[DATASET RECORDS — start]
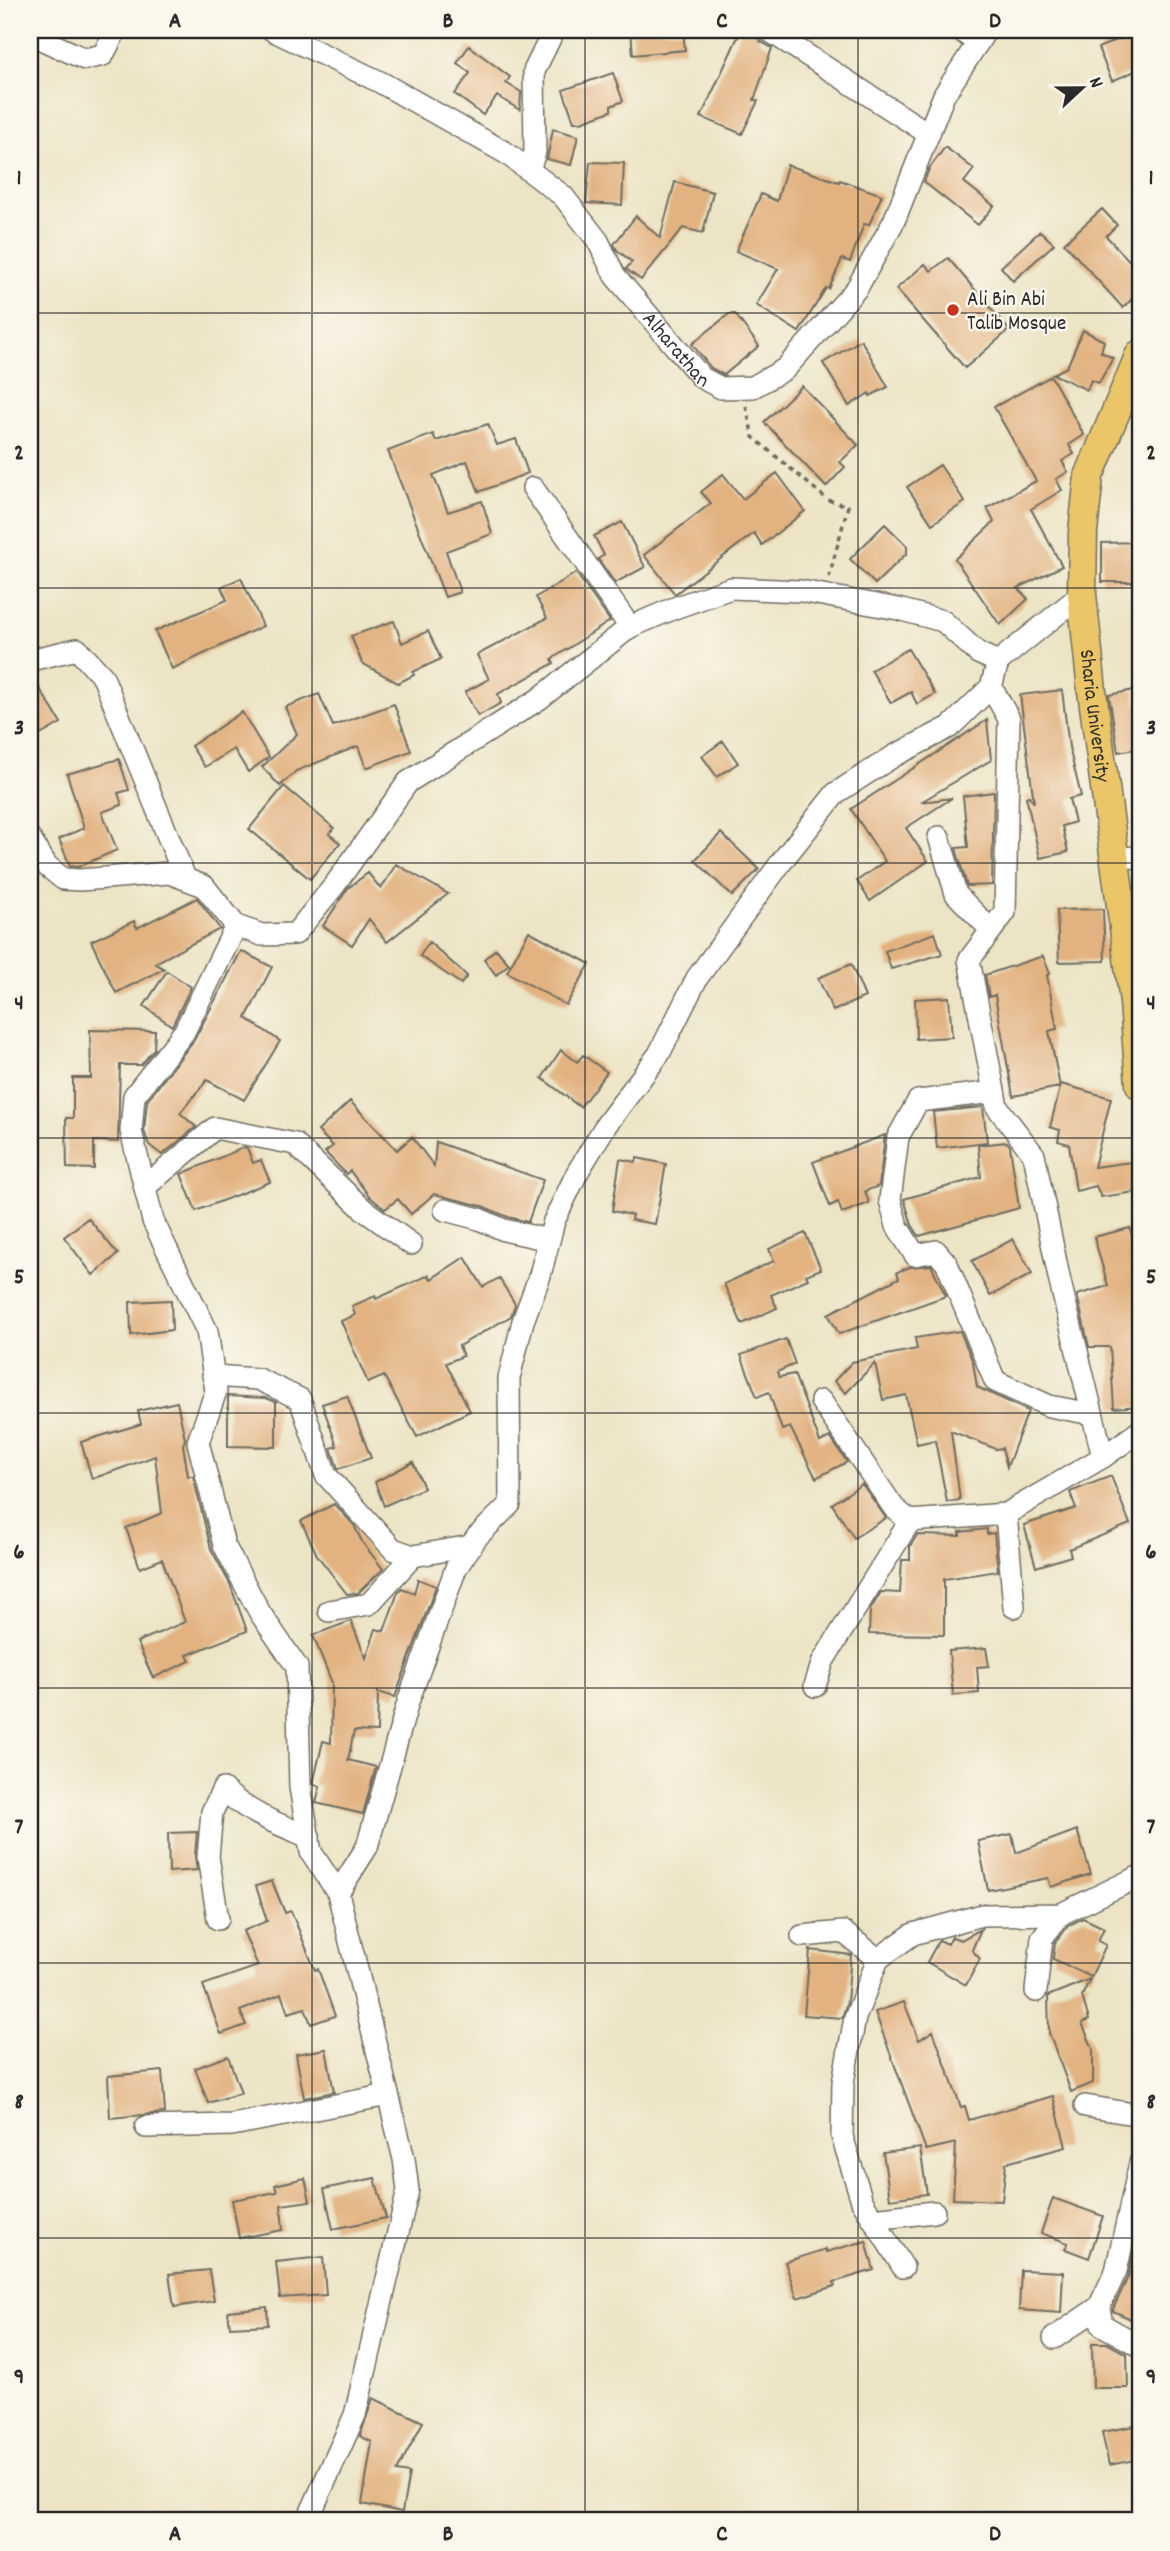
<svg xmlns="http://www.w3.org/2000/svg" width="1170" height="2551" viewBox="0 0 1170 2551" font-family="Dekko,sans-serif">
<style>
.building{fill:#e2b281}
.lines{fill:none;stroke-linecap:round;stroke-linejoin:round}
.minor-casing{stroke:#6f6c61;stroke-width:24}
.major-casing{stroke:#6f6c61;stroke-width:31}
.path{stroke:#6f6c61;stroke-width:3.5;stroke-dasharray:5 5;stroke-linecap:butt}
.minor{stroke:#fff;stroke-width:21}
.major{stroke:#eac669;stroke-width:28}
.grid{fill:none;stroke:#2b2b2b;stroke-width:2;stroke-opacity:0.55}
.poi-dot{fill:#c8321e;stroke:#fbf7ec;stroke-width:2.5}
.labels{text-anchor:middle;stroke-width:5;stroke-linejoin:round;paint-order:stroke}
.poi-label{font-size:21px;fill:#2b2b2b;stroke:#fbf7ec;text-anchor:start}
.street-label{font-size:21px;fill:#2b2b2b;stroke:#fbf7ec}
.neatline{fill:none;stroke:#2b2b2b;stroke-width:2.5}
.grid-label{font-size:23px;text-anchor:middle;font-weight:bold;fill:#2b2b2b}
</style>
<rect width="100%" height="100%" fill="#fbf7ec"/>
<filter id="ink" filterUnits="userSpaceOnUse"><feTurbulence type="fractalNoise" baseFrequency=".0143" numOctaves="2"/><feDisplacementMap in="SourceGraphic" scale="14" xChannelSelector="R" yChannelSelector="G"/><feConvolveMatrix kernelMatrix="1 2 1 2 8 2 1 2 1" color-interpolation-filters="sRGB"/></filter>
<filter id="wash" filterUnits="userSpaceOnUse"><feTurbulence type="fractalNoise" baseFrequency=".00686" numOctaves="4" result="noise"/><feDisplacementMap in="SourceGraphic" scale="28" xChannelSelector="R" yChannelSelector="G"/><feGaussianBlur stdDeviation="1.57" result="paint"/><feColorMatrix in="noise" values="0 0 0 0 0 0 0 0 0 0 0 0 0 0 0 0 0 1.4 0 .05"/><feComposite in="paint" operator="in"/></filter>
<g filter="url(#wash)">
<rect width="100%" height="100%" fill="#ece4c5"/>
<g id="blocks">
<!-- building -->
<path class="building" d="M631,30H683L685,50L633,55Z
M741,30H755L760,41L772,48L754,100L758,101L742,134L701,117Z
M1140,30V69L1112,81L1098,48Z
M469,46L510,77L506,83L521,92L520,110L497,96L483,115L455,94L470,73L457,63Z
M613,73L623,101L611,106V111L581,122H574L563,90Z
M553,129L578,136L571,165L547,159Z
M945,147L974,169L964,182L994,206L978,225L924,182L929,169Z
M590,162L624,163L622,205L586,203Z
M787,165L839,182L840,180L882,195L869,225L864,224L850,262L842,259L829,289L826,288L799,332L756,305L778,269L736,251L761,194L777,201Z
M675,182L713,192L703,233L683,228L641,280L626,269L632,262L617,250L614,244L636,216L660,238Z
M1102,209L1117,225L1106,236L1140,272V291L1123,308L1064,243Z
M1040,231L1054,244L1013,281L1001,267Z
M948,258L1009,330L965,368L896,289L925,264L931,271Z
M729,314H735L759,346L724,375L711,368L692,344Z
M1083,330L1104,341L1101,352L1113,358L1099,383L1091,380L1087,390L1053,374L1067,367Z
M861,340L888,387L870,396L869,393L849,406L823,363Z
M1051,376L1084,435L1069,445L1074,454L1062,461L1068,472L1056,479L1062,490L1031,509L1062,566L1018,588L1028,599L1000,625L955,559L994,522L987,508L1036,481L994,407Z
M802,386L858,445L840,462L845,467L826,487L764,422Z
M488,424L497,445L516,439L528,473L479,492L467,461L433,475L448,512L482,501L492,534L446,551L460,592L445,597L388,451L433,434L436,441Z
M940,465L965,502L932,524L907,487Z
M777,473L805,511L762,545L754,533L675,594L644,555L711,503L701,492L723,474L743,499Z
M622,522L645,567L615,583L598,559L604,555L594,536Z
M885,524L907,546V553L875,584L850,559Z
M1140,542V582H1102V543Z
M576,573L610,621L552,659L554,663L498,694L501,703L478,716L465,692L489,679L477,655L547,618L536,597Z
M241,578L263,626L172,669L155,631L227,600L221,587Z
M394,621L402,643L428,631L441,659L413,672L414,675L398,683L362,663L351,636Z
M908,649L935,694L917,704L911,692L891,703L871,670Z
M30,673L61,723L30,741Z
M1062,690L1069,747L1081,796L1069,799L1075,822L1062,826L1068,852L1040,858L1026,797L1029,796L1034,803L1020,695Z
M1134,690L1140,720V748L1118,752L1109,695Z
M319,694L333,726L394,704L411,751L366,768L358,746L296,771L280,786L262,767L297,734L285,707Z
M242,712L269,757L248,772L234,749L205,767L191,746Z
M987,720L991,760L921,802L952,798L906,828L928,861L870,901L857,881L885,861L851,809Z
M723,741L738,763L717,777L702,756Z
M119,759L129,790L118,793L122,805L102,812L117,850L78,867L70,866L59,839L84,828L67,774Z
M284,786L334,828L329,834L340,843L310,879L249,829Z
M994,792L992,885L967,886L956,848L968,847L963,796Z
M721,833L759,869L732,896L695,860Z
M396,864L448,894L387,942L369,919L352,945L323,926L348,888L368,873L381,889Z
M197,898L220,929L155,963L164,969L116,993L91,941L134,921L137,928Z
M1103,909L1105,961L1059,962L1057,910Z
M529,931L590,964L566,1005L507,972Z
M935,933L942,954L891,969L885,951Z
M429,942L467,976L461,984L420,956Z
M496,949L509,964L496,975L484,959Z
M241,951L272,967L246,1018L280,1041L244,1100L207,1080L180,1113L196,1127L162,1155L149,1145L146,1137L144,1130L147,1101L194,1040Z
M1043,956L1050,974L1047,975L1057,1029L1049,1031L1060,1087L1013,1096L995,995L989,997L985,975Z
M851,964L865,997L833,1011L818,978Z
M167,971L191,987L172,1026L144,1006Z
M949,997L952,1037L916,1039L915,999Z
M90,1030L155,1031L154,1049L141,1065H120L118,1142L94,1141V1169L67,1168L66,1118H73V1078H91Z
M561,1050L577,1062L583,1055L607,1072L580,1107L542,1078Z
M1061,1084L1111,1098L1094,1167L1131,1162L1136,1192L1101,1197L1096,1186L1076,1191L1069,1144L1058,1141L1060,1130L1050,1127Z
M350,1101L397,1150L412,1137L434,1166L436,1142L543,1180L528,1222L508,1217L482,1206L434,1194L411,1214L398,1199L385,1209L370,1197L350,1171L346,1174L325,1152L333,1146L318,1131Z
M983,1107L987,1142L937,1148L933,1112Z
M885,1135L879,1186L865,1191L869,1203L842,1213L838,1202L830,1206L813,1162Z
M1007,1142L1010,1146L1019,1208L919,1236L912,1225L904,1199L981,1177L978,1145Z
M245,1147L247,1148L253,1163L261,1160L270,1182L196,1211L181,1174Z
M637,1158L666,1164L655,1224L631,1220L632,1215L612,1211L620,1159L636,1162Z
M88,1218L118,1254L93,1275L64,1237Z
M1130,1228L1140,1265V1406L1114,1408L1110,1347H1089L1077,1295L1108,1286L1094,1237Z
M805,1233L821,1269L806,1275L808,1279L771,1295L777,1308L742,1324L724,1284L774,1261L769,1249Z
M1013,1239L1032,1274L990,1296L972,1261Z
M465,1257L483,1287L499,1278L515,1304L511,1316L459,1346L463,1356L446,1363L470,1411L417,1437L384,1376L368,1383L341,1321L355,1315L352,1306L375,1296L376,1299L429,1275L431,1279Z
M931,1265L946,1296L839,1334L828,1314L899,1278L897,1272L910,1267Z
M171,1300L172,1330L131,1335L130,1302Z
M960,1331L973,1362L977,1387L1028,1411L1007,1467L1002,1448L996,1449L951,1431L960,1500L947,1502L935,1440L917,1444L906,1395L883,1400L875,1363L846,1393L834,1381L852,1362L917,1349L915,1338Z
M786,1339L795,1364L777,1372L779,1377L794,1374L820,1442L830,1437L847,1462L816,1478L790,1427L782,1430L769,1392L757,1397L741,1355Z
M228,1396L266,1398L276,1402V1447L228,1446Z
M347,1396L371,1458L338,1469L331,1448L337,1446L322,1404Z
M177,1402L185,1439L183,1445L188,1476H193L211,1549L230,1584L247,1631L187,1655L190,1661L153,1678L137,1642L185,1622L162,1559L140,1568L126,1528L162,1513L155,1456L92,1479L81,1442L141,1424L138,1411Z
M413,1462L424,1488L384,1506L375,1482Z
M1111,1476L1130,1524L1069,1549L1071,1556L1036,1567L1024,1525L1076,1508L1070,1492Z
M862,1484L886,1518L854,1538L832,1504Z
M334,1504L354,1525L362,1542L383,1569L358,1593L347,1594L317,1555L301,1521Z
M987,1529V1534L994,1533L998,1571L944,1579V1635L869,1634L870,1610L881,1592L900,1593L902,1560H910V1546L917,1535L960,1536V1532Z
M418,1579L436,1586L395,1697L378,1692L377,1732L354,1731L348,1760L376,1767L363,1814L316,1803L320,1787L313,1784L323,1741L331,1743L332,1683L313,1635L351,1621L366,1658L376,1629L384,1631L398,1592L402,1588L414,1593Z
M986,1648L989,1666L977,1667L979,1693L953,1695L949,1651Z
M1077,1830L1091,1874L1051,1887L1048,1878L988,1890L978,1841L1012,1834L1016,1853Z
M197,1832L195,1856L197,1870L169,1872L168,1833Z
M272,1881L285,1913L291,1911L315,1970L318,1969L335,2016L311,2024L305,2008L288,2013L281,1994L240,2011L246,2025L221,2034L203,1985L258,1966L243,1931L267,1921L256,1886Z
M1083,1918L1104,1928L1098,1941L1106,1945L1091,1977L1053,1959L1055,1943L1069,1925Z
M981,1929L972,1950L980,1959L966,1985L927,1962L939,1940L948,1944L952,1937L961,1940Z
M810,1950L851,1955L847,2002L842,2018L804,2015Z
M1090,1979L1082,1996L1089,2020L1082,2023L1093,2049V2083L1071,2092L1049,2033L1048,1996Z
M904,2002L919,2040L933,2031L961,2107L965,2106L969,2120L1053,2096L1066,2147L1006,2163L1002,2201L953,2199L956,2143L926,2150L875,2012Z
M326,2049L334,2092L304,2098L296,2054Z
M228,2056L241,2093L208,2103L195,2068Z
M162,2071L165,2113L110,2118L108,2076Z
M920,2148L927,2194L890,2199L883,2153Z
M305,2178L310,2201L281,2205L283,2230L239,2238L232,2200L277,2192L275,2185Z
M375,2178L386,2218L333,2229L324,2189Z
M1053,2198L1103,2216L1089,2258L1065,2249L1068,2243L1041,2233Z
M1140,2238V2323L1113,2311V2309L1128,2277L1133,2254Z
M866,2241L874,2270L834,2282L835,2286L797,2298L785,2262L826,2249V2252Z
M323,2257L326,2295L280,2298L276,2262Z
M209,2270L214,2301L174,2307L169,2274Z
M1021,2270L1063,2272L1061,2313L1019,2310Z
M267,2307L268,2325L230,2327L228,2311Z
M1092,2343H1107L1127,2354L1128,2388H1093Z
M373,2398L423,2422L397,2471L409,2473L402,2512L362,2504L372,2442L360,2436Z
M1140,2425V2459L1109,2465L1102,2432Z"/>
</g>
</g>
<g filter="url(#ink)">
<use href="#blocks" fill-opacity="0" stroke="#6f6c61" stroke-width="2"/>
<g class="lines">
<!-- minor casing -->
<g class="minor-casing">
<g id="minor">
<path id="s1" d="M272,30L380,82L506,153L563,196L598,241L615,276L702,378L721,388L753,387L785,369L857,288L894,221L944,95L986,30"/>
<path d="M768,30L929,134"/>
<path d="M960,30L978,43"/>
<path d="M30,34L85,59L103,55L116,30"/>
<path d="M529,170L535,152L534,71L554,30"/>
<path d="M533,488L630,627"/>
<path d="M30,660L77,649L103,677L185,878"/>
<path d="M991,687L1009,719L1005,912L969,960L997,1107L1034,1155L1060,1282L1103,1457"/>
<path d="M939,837L956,894L991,930"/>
<path d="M30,839L47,866L63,879L80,880L169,873L204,886L236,926L262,935L295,934L334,886L408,782L539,699L630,627L677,607L731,588L801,591L898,609L943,621L978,653L998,662L1082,594"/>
<path d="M1113,858L1140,857"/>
<path d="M236,926L184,1032L134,1096L131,1131L153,1221L207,1331L216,1391L198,1442L224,1545L260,1613L297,1667L300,1787L311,1852L338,1893L404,2159L408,2190L355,2415L307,2521"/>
<path d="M994,1092L918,1101L898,1137L890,1200L897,1226L915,1255L936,1251L947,1264L995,1381L1049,1406L1092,1414"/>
<path d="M145,1187L215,1128L295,1144L364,1210L411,1244"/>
<path d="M445,1210L479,1219L504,1230L549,1240"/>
<path d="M213,1376L258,1379L300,1399L326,1475L393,1549L413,1556L471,1546"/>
<path d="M821,1401L894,1508L910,1521L1006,1514L1103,1457L1140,1431"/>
<path d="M1006,1514L1014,1607"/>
<path d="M329,1611L369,1604L413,1556"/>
<path d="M815,1686L823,1661L910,1521"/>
<path d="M338,1893L367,1847L408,1702L456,1568L477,1537L510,1504L509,1378L523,1321L540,1275L554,1221L577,1173L606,1125L659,1054L697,978L785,857L836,793L894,756L950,727L991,687L998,662"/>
<path d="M218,1919L208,1857L212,1812L223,1789C247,1813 278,1824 309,1837"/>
<path d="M802,1936L843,1932L878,1959"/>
<path d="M1036,1991L1042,1938L1061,1914"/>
<path d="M1085,2106L1140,2115"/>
<path d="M146,2127L232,2125L388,2095"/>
<path d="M1140,2163L1116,2271L1099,2307L1102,2325L1140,2346"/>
<path d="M873,2219L934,2212"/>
<path d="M903,2267L862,2201L842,2136L843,2082L855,2018L878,1959L913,1934L982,1915L1061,1914L1140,1876"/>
<path d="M1054,2338L1099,2307"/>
</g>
</g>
<!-- major casing -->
<g class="major-casing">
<g id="major">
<path id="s2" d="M1140,354L1089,476L1083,532L1082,594L1092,691L1134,1002L1140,1085"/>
</g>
</g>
<!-- path -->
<path class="path" d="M746,406L753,437L828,500L848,506L829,577"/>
<!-- minor -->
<use href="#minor" class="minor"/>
<!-- major -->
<use href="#major" class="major"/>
</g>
</g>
<!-- grid -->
<path class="grid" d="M312,30V2521M585,30V2521M858,30V2521M30,313H1140M30,588H1140M30,863H1140M30,1138H1140M30,1413H1140M30,1688H1140M30,1963H1140M30,2238H1140"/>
<!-- markers -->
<circle class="poi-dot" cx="953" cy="310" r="7"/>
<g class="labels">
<!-- poi labels -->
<g class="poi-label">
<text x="967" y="305">Ali Bin Abi<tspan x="967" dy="24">Talib Mosque</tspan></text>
</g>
<!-- street labels -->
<g class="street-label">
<text dy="7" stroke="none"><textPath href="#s1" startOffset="527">Alharathan</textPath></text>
<text dy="7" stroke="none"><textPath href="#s2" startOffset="373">Sharia University</textPath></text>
</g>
</g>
<!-- margin -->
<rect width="1170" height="2551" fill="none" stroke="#fbf7ec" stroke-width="77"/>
<!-- north arrow -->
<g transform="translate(1082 88) rotate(68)" stroke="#fbf7ec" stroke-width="5" paint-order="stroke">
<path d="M0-5L12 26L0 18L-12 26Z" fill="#2b2b2b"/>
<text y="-10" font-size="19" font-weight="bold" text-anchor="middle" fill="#2b2b2b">N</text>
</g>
<rect x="38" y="38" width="1094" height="2474" class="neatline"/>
<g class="grid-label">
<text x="175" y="27">A</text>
<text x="448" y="27">B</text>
<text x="722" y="27">C</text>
<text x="995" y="27">D</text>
<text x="19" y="184">1</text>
<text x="1151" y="184">1</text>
<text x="19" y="459">2</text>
<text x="1151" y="459">2</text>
<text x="19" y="734">3</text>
<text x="1151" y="734">3</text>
<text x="19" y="1009">4</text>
<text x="1151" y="1009">4</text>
<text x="19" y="1283">5</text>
<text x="1151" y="1283">5</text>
<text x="19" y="1558">6</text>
<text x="1151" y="1558">6</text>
<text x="19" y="1833">7</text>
<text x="1151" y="1833">7</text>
<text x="19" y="2108">8</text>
<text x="1151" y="2108">8</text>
<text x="19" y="2383">9</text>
<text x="1151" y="2383">9</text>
<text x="175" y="2540">A</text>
<text x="448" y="2540">B</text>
<text x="722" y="2540">C</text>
<text x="995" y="2540">D</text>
</g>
</svg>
[DATASET RECORDS — finish]
## WORK ORDER
For each line in the data that contains the string "paint", give a copy of that line.

## RESULT OF THE TASK
.labels{text-anchor:middle;stroke-width:5;stroke-linejoin:round;paint-order:stroke}
<filter id="wash" filterUnits="userSpaceOnUse"><feTurbulence type="fractalNoise" baseFrequency=".00686" numOctaves="4" result="noise"/><feDisplacementMap in="SourceGraphic" scale="28" xChannelSelector="R" yChannelSelector="G"/><feGaussianBlur stdDeviation="1.57" result="paint"/><feColorMatrix in="noise" values="0 0 0 0 0 0 0 0 0 0 0 0 0 0 0 0 0 1.4 0 .05"/><feComposite in="paint" operator="in"/></filter>
<g transform="translate(1082 88) rotate(68)" stroke="#fbf7ec" stroke-width="5" paint-order="stroke">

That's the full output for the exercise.